(Stored data)
○ ○ ○ ○ ○
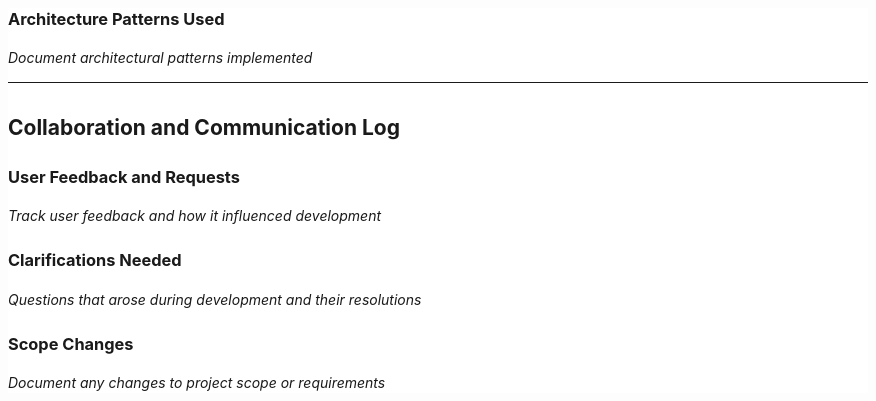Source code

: ### Architecture Patterns Used
*Document architectural patterns implemented*

---

## Collaboration and Communication Log

### User Feedback and Requests
*Track user feedback and how it influenced development*

### Clarifications Needed
*Questions that arose during development and their resolutions*

### Scope Changes
*Document any changes to project scope or requirements*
○ ○ ○ ○ ○
> **Task directions**
Change every "Document" in the lines above to "Record" and give all the lines again with nothing else altered. Leave the pictures out.

> **Task solution**
Source code

: ### Architecture Patterns Used
*Record architectural patterns implemented*

---

## Collaboration and Communication Log

### User Feedback and Requests
*Track user feedback and how it influenced development*

### Clarifications Needed
*Questions that arose during development and their resolutions*

### Scope Changes
*Record any changes to project scope or requirements*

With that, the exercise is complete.